In that moment, I understood.

So when he offered to teach me, I said yes.

It had been much of the same for the last five years, with glimmers of respect amidst a sea of disappointment.

You’d think I’d get used to it.

But somehow, I never did.

 

 

7

 

 

Elephant Parade

 

 

JO

 

 

Sweat rolled down every inch of me as I trotted to a stop at the foot of our driveway, panting.

It was too late for a run in this heat, but I loved the people in my life—none of them deserved to get their neck snapped just because I didn’t let off my daily steam. Hands on my hips, I paced in front of the mailbox, catching my breath, going through the checklist for today. The biggest item on the list was a bee relocation I had out on Wyatt Schumaker’s ranch, which was why I got to sleep in. It was the grand trade-off—I wrangled bees so they didn’t have to, and in exchange, I didn’t have to do my chores.

Truth was, I loved bee relocations. Mama said it was because I was a wild animal, which was largely true. But I think the trick was that I understood them, somehow. They lived their whole lives to build a home and care for their queen. To make and to work and to give to their family. Honey was the product of all that love they gave, and honey was the product of mine.

The thought of them building that home, protecting their queen, and being exterminated made me sick to my stomach. So whenever anyone in town found a hive where one shouldn’t be, they called us, and I’d go down and move them into brood boxes where they’d live out their days here on the farm. They’d be safe here. They’d have a home here.

Nothing was more important than that.

Sweat somehow trickled into my ear despite my earbud, and I pulled the device out to rub the itch away. Which was when I heard the crunch of sneakers on gravel just down the road a ways.

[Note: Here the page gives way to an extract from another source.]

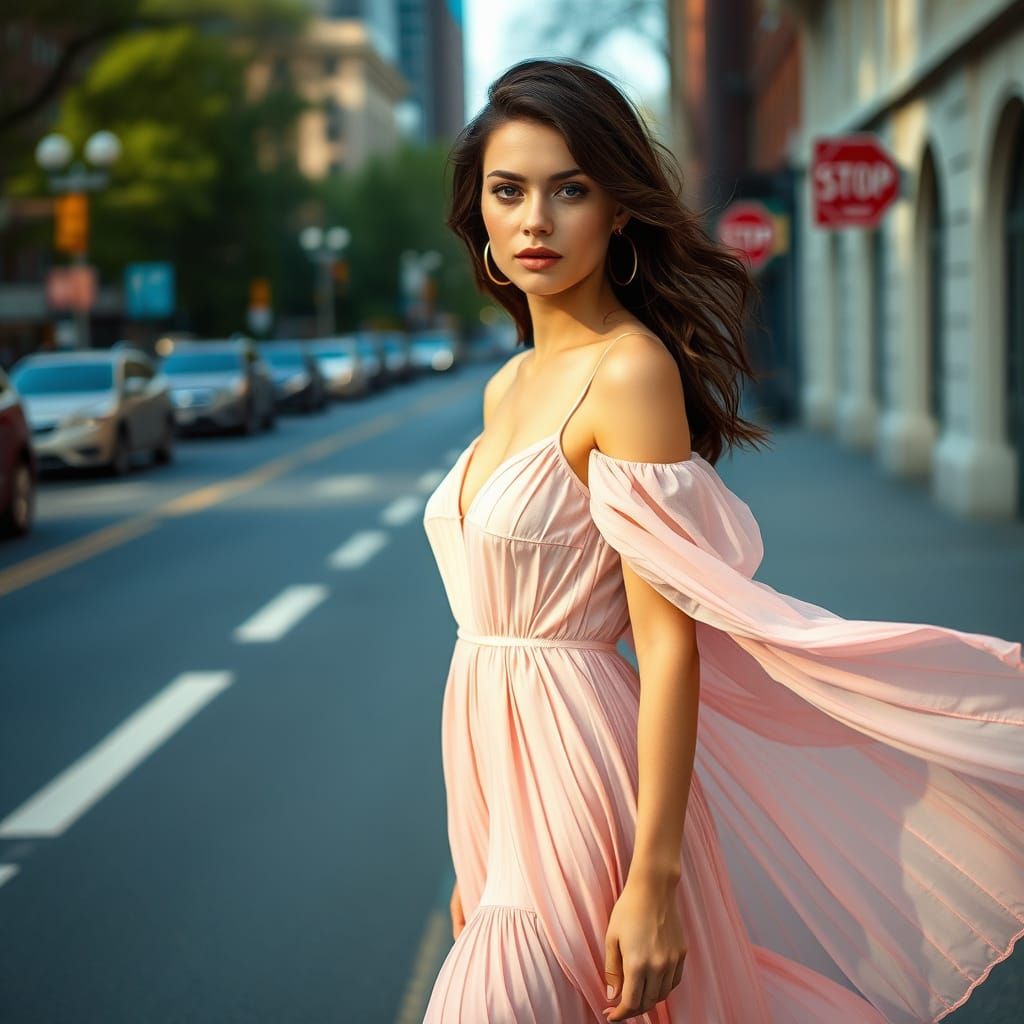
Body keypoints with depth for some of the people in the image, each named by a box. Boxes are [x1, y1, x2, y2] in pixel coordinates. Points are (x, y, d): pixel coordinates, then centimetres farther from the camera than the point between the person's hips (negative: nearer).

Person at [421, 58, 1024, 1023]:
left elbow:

Frowning, I turned my head to the sound, immediately sweating what was left of me into a puddle around a pair of empty sneakers. And not for the heat.

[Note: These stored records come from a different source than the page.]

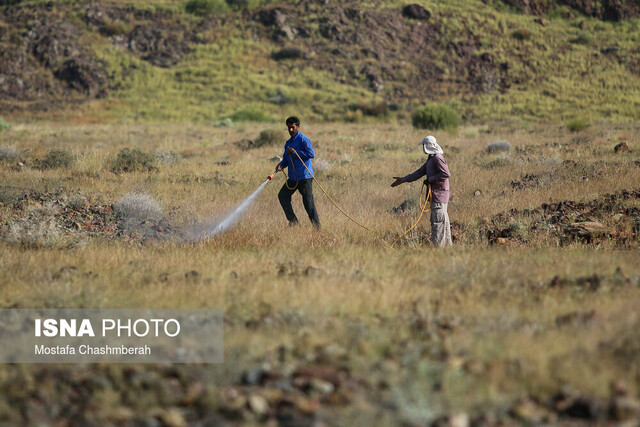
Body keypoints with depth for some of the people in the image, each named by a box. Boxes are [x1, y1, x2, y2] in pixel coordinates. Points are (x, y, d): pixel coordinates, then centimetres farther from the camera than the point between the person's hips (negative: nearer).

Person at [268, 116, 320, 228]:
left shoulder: (303, 140, -9)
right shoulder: (288, 143, 18)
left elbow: (311, 154, -21)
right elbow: (286, 159, 19)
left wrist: (295, 152, -18)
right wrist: (281, 165, -3)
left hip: (304, 177, -9)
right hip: (293, 177, 9)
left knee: (308, 203, -8)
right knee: (282, 195, 5)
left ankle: (317, 227, -1)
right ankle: (293, 221, 12)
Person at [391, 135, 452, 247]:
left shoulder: (438, 158, -13)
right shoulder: (430, 159, 18)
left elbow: (445, 174, -20)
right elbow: (419, 173, 20)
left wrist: (430, 179, -15)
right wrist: (403, 180, 17)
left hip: (439, 193, -10)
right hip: (435, 195, 10)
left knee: (438, 221, -9)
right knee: (443, 220, 12)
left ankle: (438, 245, -9)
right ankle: (447, 244, 17)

The unrecognizable man running my direction was shaped like a god, bare chested and tan and shining, with muscles I could count and name from fifty feet. Rolling shoulders. Pumping arms. Abs contracting and easing with the rhythm of his feet. Narrow waist, black running shorts slung low on his hips, shirt swinging from where it was tucked in the back. Rectangular thighs, thick as tree trunks, dusted with dark hair, driving him in my direction like a freight train. His jaw, sharp and tight and bunched at the joints. Lips an unyielding line, eyes tight, black hair lank with sweat, pasted to his forehead and unruly everywhere else.

I know him. How do I know him?

I scanned his body again, pausing when I reached his hips as if I could use what was there to identify him. How I’d not noticed his substantial swinging dick on the first scan was beyond me. It was like watching a baby elephant caught in a stampede. I stared much longer than I should have before remembering myself, my gaze jumping back to his face now that I really needed to know who that belonged to.